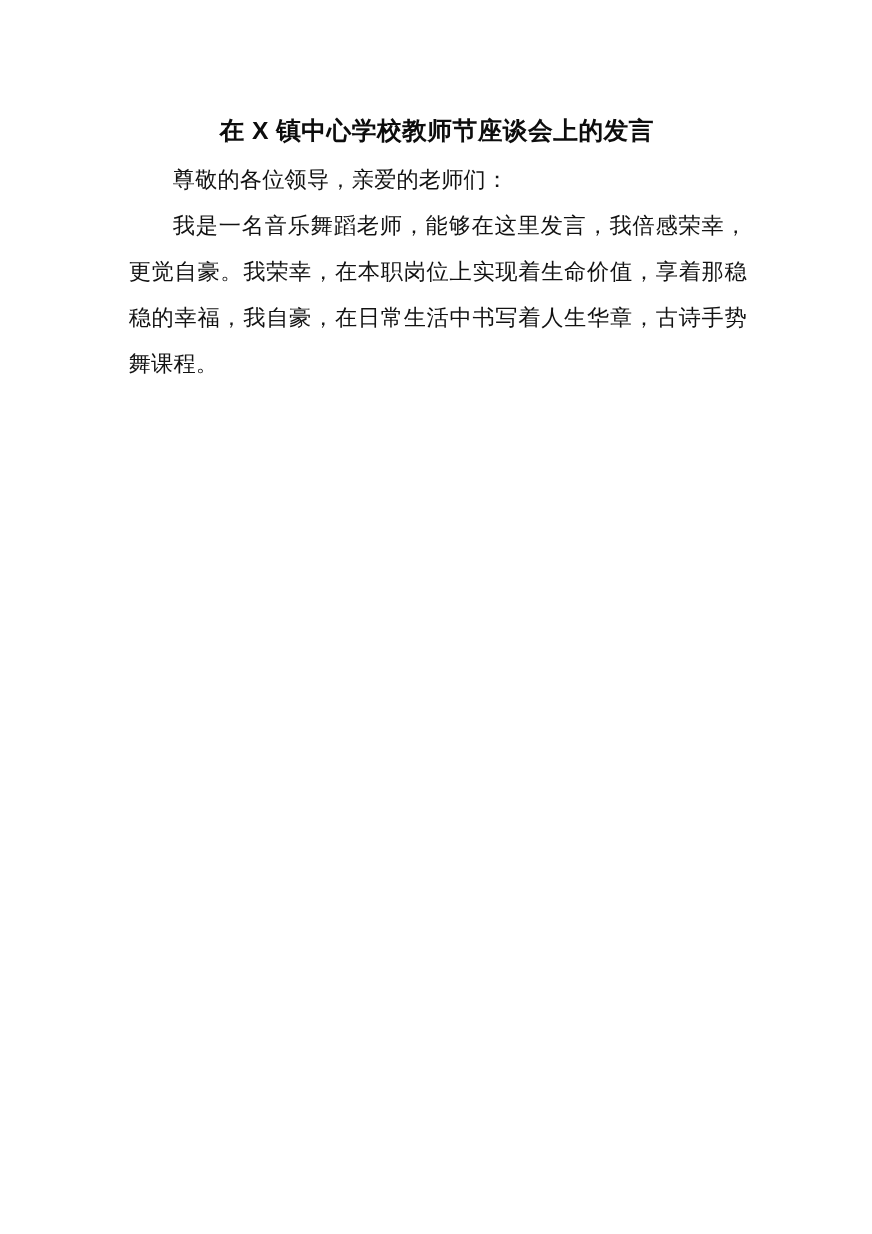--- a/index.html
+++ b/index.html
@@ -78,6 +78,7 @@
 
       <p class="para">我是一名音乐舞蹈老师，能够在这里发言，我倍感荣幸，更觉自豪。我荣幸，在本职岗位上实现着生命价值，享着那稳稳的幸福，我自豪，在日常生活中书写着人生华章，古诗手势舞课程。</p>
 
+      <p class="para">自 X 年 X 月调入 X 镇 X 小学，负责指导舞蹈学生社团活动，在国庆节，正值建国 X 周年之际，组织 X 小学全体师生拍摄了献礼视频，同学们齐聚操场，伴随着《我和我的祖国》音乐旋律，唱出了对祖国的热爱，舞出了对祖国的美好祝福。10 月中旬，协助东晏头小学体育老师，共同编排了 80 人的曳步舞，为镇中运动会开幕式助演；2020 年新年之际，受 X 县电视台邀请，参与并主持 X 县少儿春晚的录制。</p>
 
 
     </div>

--------------------------------------------------

▸ **HOW TO COMPLETE THIS TASK**
Take from the material above every line that includes the word "class".

▸ **EXERCISE OUTPUT**
       <p class="para">我是一名音乐舞蹈老师，能够在这里发言，我倍感荣幸，更觉自豪。我荣幸，在本职岗位上实现着生命价值，享着那稳稳的幸福，我自豪，在日常生活中书写着人生华章，古诗手势舞课程。</p>
+      <p class="para">自 X 年 X 月调入 X 镇 X 小学，负责指导舞蹈学生社团活动，在国庆节，正值建国 X 周年之际，组织 X 小学全体师生拍摄了献礼视频，同学们齐聚操场，伴随着《我和我的祖国》音乐旋律，唱出了对祖国的热爱，舞出了对祖国的美好祝福。10 月中旬，协助东晏头小学体育老师，共同编排了 80 人的曳步舞，为镇中运动会开幕式助演；2020 年新年之际，受 X 县电视台邀请，参与并主持 X 县少儿春晚的录制。</p>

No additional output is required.